Hardware project source files:
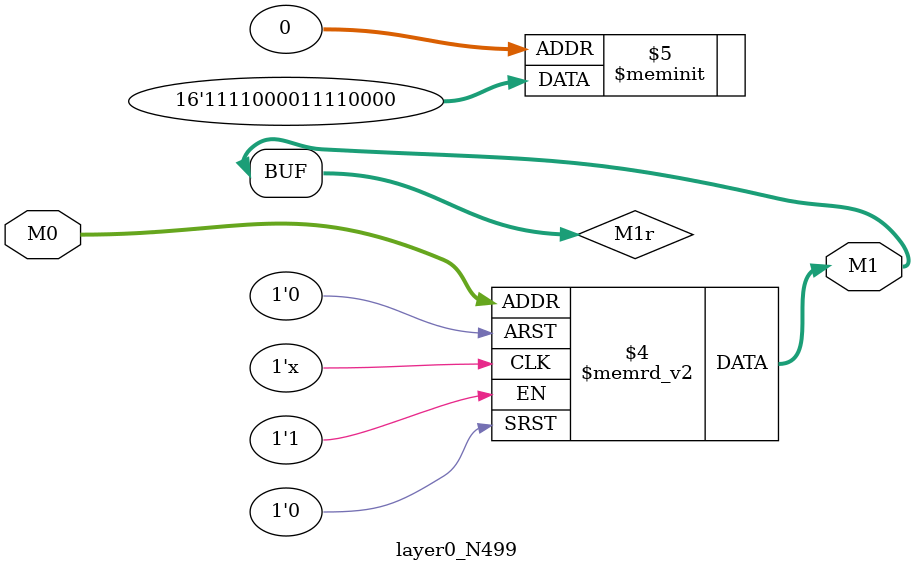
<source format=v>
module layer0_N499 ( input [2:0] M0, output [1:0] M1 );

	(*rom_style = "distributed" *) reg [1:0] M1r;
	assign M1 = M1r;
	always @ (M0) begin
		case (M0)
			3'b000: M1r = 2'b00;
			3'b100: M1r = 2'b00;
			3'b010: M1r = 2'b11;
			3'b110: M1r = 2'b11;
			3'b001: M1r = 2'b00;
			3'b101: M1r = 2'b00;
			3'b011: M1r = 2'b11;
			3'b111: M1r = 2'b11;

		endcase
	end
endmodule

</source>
---
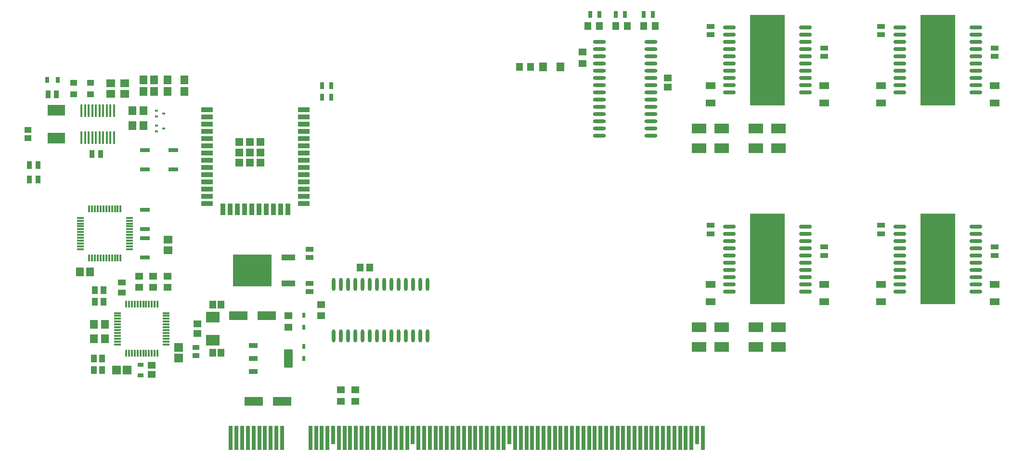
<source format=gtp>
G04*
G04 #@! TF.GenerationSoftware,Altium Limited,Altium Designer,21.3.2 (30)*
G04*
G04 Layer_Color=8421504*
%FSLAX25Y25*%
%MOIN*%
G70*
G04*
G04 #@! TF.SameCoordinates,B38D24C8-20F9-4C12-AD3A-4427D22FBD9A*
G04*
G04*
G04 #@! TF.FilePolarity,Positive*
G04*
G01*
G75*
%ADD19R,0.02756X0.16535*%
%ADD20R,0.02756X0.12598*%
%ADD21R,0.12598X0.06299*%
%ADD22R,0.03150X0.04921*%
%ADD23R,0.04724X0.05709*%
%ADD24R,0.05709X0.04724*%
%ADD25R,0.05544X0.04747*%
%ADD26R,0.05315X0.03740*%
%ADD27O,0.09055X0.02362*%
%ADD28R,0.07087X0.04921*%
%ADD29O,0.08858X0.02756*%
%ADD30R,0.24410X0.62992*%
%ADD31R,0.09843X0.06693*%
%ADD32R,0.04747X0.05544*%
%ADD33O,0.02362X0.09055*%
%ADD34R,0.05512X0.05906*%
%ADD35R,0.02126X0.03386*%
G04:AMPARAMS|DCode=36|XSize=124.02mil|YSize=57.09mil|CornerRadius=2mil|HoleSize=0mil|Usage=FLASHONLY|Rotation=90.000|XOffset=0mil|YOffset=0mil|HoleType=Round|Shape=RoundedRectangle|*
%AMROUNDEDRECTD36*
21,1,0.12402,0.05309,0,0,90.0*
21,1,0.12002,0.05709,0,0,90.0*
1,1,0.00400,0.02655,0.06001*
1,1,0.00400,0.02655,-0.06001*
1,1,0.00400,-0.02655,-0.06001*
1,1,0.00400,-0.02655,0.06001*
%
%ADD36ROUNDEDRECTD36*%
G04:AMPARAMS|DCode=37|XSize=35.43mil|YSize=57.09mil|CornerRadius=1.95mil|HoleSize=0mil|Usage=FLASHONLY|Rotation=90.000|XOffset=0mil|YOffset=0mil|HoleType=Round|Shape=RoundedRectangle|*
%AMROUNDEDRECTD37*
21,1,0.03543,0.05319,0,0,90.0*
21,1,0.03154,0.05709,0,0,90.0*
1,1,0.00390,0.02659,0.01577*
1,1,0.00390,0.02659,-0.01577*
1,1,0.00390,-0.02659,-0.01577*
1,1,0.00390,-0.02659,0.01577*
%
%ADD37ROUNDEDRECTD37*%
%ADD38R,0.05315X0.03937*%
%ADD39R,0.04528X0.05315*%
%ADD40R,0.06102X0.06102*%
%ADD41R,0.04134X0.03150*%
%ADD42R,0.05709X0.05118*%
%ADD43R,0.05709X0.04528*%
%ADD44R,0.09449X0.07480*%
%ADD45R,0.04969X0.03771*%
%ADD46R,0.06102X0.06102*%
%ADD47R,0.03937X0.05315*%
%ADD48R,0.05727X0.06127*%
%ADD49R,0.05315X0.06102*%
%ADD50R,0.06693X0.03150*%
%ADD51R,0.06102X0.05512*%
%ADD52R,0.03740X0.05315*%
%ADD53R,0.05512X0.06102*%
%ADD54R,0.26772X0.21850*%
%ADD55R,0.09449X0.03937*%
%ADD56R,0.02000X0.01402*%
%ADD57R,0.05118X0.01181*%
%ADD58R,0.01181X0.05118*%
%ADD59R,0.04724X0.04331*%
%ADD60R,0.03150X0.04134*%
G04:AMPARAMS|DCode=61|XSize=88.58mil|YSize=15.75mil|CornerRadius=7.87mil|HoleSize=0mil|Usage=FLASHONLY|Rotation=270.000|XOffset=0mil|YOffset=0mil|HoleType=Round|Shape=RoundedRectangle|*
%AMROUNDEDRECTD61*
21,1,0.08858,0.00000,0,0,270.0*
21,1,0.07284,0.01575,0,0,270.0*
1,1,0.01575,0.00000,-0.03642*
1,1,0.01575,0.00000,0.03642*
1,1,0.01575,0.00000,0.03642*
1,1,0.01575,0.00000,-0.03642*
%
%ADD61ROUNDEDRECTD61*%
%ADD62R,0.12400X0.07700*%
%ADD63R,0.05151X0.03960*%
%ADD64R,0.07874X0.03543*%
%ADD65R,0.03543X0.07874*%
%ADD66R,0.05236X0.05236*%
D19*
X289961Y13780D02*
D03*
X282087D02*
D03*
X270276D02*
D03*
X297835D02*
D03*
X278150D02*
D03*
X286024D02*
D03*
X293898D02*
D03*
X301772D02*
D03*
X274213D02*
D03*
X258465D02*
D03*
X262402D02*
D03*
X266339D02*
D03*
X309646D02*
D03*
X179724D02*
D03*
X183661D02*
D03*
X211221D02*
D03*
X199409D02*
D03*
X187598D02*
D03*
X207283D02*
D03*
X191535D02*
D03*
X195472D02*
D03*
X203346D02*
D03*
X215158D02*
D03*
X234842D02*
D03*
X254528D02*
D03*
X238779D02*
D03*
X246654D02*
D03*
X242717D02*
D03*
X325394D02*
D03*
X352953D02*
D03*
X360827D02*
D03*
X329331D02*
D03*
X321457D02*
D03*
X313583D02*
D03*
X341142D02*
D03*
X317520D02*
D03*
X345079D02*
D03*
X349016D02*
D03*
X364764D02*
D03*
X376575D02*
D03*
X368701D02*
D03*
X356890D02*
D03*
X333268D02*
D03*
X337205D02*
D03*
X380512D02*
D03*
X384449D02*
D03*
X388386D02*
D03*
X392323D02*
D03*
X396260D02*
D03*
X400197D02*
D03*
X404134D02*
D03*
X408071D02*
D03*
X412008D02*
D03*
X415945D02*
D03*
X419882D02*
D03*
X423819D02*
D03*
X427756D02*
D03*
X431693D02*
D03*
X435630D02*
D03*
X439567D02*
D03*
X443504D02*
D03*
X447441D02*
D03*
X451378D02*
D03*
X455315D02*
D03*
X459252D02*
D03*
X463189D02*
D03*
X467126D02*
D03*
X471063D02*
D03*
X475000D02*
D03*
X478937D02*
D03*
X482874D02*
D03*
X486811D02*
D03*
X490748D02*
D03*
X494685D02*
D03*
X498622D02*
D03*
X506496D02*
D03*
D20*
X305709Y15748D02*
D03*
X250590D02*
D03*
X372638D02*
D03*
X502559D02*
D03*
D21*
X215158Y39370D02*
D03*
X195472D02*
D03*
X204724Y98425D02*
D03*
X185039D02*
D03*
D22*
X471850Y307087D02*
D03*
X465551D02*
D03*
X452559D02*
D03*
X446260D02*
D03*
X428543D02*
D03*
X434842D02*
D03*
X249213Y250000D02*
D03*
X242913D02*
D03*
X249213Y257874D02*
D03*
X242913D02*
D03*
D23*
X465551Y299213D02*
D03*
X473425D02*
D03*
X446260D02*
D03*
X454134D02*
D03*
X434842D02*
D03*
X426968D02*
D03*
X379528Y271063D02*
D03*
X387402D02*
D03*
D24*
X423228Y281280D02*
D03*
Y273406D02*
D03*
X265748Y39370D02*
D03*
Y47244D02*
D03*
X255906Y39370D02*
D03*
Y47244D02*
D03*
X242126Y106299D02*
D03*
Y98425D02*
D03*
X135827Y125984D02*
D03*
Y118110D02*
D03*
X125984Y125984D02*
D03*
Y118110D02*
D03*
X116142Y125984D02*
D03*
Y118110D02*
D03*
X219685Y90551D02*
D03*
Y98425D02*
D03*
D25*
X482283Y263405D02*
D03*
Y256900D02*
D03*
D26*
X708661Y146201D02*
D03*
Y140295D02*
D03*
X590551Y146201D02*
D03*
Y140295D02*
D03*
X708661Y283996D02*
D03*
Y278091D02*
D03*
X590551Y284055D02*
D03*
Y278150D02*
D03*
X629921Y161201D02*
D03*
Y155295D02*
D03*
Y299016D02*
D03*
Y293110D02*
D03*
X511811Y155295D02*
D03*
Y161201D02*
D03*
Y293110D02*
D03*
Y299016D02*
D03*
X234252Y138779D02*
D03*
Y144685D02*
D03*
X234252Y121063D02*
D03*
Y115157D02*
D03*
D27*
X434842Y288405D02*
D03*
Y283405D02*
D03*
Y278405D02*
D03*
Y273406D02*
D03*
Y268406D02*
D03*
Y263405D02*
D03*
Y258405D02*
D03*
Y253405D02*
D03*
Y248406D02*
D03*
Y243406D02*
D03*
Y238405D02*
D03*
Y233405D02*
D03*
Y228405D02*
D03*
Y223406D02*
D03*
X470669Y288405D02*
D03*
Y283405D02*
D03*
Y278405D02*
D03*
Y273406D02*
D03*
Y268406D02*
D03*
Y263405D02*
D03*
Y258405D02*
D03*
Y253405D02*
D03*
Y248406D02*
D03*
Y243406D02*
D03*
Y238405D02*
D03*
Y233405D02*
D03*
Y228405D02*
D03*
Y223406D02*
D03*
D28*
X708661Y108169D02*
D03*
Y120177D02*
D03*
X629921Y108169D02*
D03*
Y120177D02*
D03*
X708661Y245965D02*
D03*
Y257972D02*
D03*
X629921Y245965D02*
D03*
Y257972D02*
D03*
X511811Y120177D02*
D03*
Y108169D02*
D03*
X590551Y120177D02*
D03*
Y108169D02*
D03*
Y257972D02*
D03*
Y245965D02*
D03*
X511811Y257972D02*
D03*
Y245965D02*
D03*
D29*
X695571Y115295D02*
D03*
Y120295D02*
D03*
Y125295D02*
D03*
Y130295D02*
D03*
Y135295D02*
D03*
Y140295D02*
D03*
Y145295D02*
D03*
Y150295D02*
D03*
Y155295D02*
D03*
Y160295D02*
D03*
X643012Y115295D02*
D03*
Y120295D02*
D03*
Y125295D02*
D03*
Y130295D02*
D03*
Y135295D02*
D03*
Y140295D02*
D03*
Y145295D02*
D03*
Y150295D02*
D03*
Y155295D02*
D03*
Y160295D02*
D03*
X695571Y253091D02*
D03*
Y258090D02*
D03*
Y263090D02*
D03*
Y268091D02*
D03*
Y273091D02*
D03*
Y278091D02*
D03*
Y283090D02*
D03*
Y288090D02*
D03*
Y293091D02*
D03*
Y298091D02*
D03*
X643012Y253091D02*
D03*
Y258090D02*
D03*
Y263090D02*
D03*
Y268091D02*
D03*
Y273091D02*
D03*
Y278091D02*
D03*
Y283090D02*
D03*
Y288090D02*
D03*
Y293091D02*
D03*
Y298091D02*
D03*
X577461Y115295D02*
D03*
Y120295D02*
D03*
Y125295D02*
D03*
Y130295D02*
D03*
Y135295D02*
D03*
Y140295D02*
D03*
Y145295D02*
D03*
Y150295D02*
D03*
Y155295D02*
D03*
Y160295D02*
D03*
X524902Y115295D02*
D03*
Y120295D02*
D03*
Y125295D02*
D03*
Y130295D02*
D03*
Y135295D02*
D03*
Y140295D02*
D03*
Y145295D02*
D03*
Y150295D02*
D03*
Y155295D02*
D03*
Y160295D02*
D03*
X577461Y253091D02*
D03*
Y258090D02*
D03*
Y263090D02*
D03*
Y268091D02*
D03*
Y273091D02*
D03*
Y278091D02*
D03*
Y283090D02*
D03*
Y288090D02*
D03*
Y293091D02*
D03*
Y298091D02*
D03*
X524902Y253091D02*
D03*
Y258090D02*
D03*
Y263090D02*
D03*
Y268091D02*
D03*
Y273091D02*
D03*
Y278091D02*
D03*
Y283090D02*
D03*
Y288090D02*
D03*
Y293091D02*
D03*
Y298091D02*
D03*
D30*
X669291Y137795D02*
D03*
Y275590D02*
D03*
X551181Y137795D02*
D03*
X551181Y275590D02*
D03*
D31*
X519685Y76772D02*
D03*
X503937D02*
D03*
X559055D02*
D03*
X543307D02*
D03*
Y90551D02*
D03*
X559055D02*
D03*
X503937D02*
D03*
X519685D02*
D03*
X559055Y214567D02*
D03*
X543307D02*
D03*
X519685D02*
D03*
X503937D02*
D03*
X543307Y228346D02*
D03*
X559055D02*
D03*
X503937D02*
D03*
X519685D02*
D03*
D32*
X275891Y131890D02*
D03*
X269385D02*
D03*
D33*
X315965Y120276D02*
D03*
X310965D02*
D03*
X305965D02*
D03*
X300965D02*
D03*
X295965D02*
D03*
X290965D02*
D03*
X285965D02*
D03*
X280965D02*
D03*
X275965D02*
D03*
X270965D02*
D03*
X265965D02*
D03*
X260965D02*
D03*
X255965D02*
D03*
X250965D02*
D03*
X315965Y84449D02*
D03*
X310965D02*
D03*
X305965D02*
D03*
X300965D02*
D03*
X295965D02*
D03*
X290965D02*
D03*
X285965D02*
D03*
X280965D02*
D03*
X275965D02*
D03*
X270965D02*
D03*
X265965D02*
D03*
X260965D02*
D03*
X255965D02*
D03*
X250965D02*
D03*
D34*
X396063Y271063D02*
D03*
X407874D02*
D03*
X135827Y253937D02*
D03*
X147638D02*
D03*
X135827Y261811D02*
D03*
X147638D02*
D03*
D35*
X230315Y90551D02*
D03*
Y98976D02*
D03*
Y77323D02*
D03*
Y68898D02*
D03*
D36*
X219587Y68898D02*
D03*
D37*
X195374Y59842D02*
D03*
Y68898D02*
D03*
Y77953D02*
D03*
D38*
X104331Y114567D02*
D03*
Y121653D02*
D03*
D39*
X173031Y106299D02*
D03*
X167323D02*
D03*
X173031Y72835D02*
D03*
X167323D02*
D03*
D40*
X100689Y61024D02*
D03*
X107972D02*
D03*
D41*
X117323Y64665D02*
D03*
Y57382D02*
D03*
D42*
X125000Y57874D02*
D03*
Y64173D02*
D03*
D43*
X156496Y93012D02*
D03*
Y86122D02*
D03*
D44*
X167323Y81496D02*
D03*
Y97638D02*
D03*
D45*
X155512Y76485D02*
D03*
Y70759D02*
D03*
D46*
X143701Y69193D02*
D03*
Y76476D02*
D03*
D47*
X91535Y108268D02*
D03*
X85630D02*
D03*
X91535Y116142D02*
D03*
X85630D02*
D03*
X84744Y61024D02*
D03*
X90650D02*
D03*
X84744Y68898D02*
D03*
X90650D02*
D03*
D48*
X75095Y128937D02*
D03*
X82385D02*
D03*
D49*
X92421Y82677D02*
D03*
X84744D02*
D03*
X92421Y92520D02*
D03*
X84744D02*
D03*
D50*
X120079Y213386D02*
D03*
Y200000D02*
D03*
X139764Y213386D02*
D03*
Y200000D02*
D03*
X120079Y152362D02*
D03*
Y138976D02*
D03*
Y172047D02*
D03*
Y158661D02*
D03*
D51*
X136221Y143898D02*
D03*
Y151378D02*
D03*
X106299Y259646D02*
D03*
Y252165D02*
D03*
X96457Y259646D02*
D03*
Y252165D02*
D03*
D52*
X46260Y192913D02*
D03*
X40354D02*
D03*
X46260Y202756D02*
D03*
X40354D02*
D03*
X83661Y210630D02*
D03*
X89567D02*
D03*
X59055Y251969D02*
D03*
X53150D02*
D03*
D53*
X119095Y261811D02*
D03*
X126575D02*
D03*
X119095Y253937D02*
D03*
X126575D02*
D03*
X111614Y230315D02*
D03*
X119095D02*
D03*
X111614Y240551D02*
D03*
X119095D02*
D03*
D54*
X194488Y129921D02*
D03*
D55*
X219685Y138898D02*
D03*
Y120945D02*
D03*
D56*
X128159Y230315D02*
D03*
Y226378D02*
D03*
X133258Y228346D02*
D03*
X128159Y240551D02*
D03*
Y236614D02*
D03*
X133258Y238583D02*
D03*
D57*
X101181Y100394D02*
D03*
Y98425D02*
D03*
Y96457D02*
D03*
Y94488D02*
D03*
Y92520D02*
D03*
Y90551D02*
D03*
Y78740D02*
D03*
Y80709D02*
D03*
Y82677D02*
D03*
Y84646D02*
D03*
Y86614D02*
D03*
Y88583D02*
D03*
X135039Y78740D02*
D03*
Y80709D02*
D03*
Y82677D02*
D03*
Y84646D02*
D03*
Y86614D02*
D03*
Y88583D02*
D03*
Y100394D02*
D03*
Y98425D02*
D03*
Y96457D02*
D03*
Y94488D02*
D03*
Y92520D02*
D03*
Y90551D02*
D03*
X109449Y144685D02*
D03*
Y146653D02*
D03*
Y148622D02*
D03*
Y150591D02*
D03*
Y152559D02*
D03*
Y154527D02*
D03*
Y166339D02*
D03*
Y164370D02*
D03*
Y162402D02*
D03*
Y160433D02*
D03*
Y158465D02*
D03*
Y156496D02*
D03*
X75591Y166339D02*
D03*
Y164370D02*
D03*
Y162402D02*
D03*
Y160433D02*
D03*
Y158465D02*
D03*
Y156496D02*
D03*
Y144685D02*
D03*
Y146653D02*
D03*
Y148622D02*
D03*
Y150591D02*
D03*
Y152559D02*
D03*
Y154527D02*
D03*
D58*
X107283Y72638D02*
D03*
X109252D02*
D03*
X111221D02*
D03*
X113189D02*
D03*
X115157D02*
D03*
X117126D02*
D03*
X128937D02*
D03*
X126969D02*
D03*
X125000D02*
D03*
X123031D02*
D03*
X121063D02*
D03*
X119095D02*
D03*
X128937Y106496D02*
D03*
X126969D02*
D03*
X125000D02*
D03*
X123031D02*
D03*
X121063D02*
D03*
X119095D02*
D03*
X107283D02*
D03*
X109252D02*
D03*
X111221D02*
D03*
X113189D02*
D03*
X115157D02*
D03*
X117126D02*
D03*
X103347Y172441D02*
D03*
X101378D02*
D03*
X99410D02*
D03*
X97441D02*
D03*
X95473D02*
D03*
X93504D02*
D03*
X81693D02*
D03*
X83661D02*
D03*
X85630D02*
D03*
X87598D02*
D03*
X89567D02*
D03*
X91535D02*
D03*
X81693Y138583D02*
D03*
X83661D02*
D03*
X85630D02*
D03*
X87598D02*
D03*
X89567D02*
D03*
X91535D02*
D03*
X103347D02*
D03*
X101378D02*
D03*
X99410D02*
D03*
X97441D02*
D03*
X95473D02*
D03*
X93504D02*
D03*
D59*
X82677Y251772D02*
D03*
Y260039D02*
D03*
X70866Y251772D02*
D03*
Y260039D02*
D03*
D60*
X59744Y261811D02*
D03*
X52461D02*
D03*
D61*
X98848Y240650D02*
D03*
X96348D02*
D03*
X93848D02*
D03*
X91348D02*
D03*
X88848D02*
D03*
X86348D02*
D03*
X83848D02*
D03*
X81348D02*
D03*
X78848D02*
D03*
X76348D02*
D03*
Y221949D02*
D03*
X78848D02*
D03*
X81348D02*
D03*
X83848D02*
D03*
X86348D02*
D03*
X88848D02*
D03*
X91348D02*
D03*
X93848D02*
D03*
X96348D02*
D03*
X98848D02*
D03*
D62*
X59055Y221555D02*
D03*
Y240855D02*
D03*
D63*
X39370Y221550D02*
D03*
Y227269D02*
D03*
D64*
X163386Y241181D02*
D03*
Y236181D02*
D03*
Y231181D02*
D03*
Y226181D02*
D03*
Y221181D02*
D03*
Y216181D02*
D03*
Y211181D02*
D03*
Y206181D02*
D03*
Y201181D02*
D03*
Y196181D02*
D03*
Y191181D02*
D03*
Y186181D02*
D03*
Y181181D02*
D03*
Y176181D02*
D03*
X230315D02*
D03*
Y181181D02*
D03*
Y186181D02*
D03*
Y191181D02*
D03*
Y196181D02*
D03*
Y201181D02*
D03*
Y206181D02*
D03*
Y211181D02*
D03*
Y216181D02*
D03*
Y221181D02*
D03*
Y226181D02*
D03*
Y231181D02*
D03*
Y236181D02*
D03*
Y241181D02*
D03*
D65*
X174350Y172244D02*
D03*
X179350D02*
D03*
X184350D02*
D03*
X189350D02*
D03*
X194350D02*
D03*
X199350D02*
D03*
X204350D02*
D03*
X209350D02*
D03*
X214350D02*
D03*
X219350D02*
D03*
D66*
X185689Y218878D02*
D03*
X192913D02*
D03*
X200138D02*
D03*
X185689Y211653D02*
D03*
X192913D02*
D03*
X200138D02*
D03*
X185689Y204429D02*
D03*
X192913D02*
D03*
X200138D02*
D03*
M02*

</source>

REQUIRED ACTION:
Whenever a line in the entries above includes the word "HoleType", pull that line out.

COMPLETED EXERCISE:
G04:AMPARAMS|DCode=36|XSize=124.02mil|YSize=57.09mil|CornerRadius=2mil|HoleSize=0mil|Usage=FLASHONLY|Rotation=90.000|XOffset=0mil|YOffset=0mil|HoleType=Round|Shape=RoundedRectangle|*
G04:AMPARAMS|DCode=37|XSize=35.43mil|YSize=57.09mil|CornerRadius=1.95mil|HoleSize=0mil|Usage=FLASHONLY|Rotation=90.000|XOffset=0mil|YOffset=0mil|HoleType=Round|Shape=RoundedRectangle|*
G04:AMPARAMS|DCode=61|XSize=88.58mil|YSize=15.75mil|CornerRadius=7.87mil|HoleSize=0mil|Usage=FLASHONLY|Rotation=270.000|XOffset=0mil|YOffset=0mil|HoleType=Round|Shape=RoundedRectangle|*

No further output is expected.